Sunday 22 November 2015

What about Trove?


Lorcan Dempsey, who seems to divine library trends before they become so, recently synthesised a post about San Francisco start-ups. 

The backstory, about moving from London to San Francisco, highlighted how living in two very different places influenced the design of many 21st applications:
Bay Area problems
That is, living here after living in London, it’s easier to see physical retail as the inefficient end-point to a logistics system, and harder to see it as a curation, discovery and demand generation system. I sometimes wonder how much that difference shapes ecommerce in the Bay Area versus New York and London.
One can also look at Amazon in this light - like Sears Roebuck before it, Amazon lets anyone anywhere buy things that you could previously only get in a big city. But that is not at all the same as letting people shop the way you do in a big city. Buying is not shopping.[http://ben-evans.com/benedictevans/2015/11/15/bay-area-problems]
Buying is not shopping. Just as searching for a known item in a very large discovery service (buying) such as Trove is not the same as browsing for an item, which may appear in a results set serendipitously (shopping) but turns out to be a perfectly reasonable immediate answer to the question. The medium for that item might be a digitised newspaper or a link to a monograph, a journal, a piece of sheet music, a film, a map or an artwork. Trove does this effortlessly and well, crossing the boundary from traditional catalogues to pool information for a wide range of Australian sources.

This is the power of Trove, its design architecture reflects the need to approach research using one or other of those finding techniques. It expedites both, but with an extra fillip - collaboration. The National Library was and is able to work closely with its close cultural neighbours to experiment with and grow discovery services, curating an unparalleled  virtual collection of Australiana. Since 2009, this has expanded from libraries, archives, galleries and museums to include historical societies and local government collections.

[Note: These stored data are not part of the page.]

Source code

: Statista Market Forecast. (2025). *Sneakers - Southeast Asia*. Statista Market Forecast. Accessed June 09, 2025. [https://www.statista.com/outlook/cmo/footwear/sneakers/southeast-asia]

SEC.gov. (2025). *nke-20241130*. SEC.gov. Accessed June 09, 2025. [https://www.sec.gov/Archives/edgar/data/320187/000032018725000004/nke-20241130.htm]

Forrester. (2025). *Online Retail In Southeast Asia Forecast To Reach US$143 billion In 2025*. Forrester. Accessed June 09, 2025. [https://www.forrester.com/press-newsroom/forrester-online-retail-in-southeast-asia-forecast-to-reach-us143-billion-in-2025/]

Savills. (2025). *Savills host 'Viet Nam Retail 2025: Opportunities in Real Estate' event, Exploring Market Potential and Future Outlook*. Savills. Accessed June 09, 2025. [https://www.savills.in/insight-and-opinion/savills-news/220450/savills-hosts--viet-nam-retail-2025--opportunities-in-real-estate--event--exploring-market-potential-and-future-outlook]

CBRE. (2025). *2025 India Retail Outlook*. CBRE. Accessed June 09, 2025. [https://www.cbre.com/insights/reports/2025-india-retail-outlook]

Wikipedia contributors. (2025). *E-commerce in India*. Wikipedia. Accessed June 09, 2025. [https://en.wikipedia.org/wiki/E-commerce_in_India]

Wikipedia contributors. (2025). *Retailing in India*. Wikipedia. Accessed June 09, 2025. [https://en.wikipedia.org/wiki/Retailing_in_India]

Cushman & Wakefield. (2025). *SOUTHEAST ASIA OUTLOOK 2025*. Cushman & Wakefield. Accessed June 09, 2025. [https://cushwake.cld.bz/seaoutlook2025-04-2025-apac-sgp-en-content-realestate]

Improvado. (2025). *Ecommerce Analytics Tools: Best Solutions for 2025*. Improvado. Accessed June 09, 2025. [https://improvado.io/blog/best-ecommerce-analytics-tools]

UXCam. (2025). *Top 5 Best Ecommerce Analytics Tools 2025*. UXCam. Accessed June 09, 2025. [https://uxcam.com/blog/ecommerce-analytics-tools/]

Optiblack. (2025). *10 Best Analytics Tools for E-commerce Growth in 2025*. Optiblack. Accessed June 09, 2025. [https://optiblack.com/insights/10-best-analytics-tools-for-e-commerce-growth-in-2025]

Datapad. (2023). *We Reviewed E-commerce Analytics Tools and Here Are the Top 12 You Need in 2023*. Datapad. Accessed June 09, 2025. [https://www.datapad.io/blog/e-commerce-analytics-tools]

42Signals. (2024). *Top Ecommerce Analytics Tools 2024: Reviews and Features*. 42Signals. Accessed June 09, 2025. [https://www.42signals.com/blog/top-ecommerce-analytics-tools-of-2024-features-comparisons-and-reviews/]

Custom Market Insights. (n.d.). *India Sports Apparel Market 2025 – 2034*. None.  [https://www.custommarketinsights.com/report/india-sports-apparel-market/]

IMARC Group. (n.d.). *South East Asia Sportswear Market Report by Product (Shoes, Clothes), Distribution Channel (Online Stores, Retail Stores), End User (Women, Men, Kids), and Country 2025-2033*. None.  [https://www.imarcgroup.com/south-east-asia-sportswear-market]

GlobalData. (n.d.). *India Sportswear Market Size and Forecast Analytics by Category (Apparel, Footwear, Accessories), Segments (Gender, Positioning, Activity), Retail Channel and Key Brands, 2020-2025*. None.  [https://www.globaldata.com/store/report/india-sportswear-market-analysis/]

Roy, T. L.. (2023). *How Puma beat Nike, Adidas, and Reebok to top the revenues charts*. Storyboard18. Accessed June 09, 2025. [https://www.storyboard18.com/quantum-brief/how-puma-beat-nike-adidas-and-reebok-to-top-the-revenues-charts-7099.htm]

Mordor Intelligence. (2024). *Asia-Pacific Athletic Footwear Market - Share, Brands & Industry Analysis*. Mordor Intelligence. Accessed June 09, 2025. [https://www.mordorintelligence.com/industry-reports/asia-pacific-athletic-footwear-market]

The virtual collection is created by sharing item descriptions, not monopolising them, and Trove supports this bi-directionally. That is, when one agency shares the descriptions (metadata) with Trove another agency can copy those descriptions, through the Trove Application Programming Interface (API), to create new virtual 'shopping' experiences.

However if technical support is not on hand to manage the terabytes of metadata available via the API, there are multiple ways to experience collaborative digital collection building through Trove:

⦁    a simple technical method to become a content partner, and in return, receive a     persistent, unique label for every item identified  
⦁    transforming existing item descriptions to help distinguish items in search results, while emphasising which agency has contributed them  
⦁    supporting virtual repatriation to overcome territorial fuzziness, where cohesive collections have been split across geographically close boundaries
⦁    influencing digitisation choice, to feature previously unavailable items
⦁    alternative websites, working on behalf of collections managed elsewhere 
⦁    volunteer mobilisation, to fill in description gaps or improve the legibility of local community newspapers
⦁    experimental platforms, built on Trove content, which help us to understand our language, our 19th and 20th century values, and our environment.
 

 [Ref: 2015 Museums & Galleries Queensland conference].  
The impact for the general public and researchers is immeasurable. Trove points to items held all over Australia, when the searcher didn't even know that they needed them. And the searcher is referred to an agency, large or small, which they may not have been aware of before. The shopping experience is fulfilling for both searcher and agency.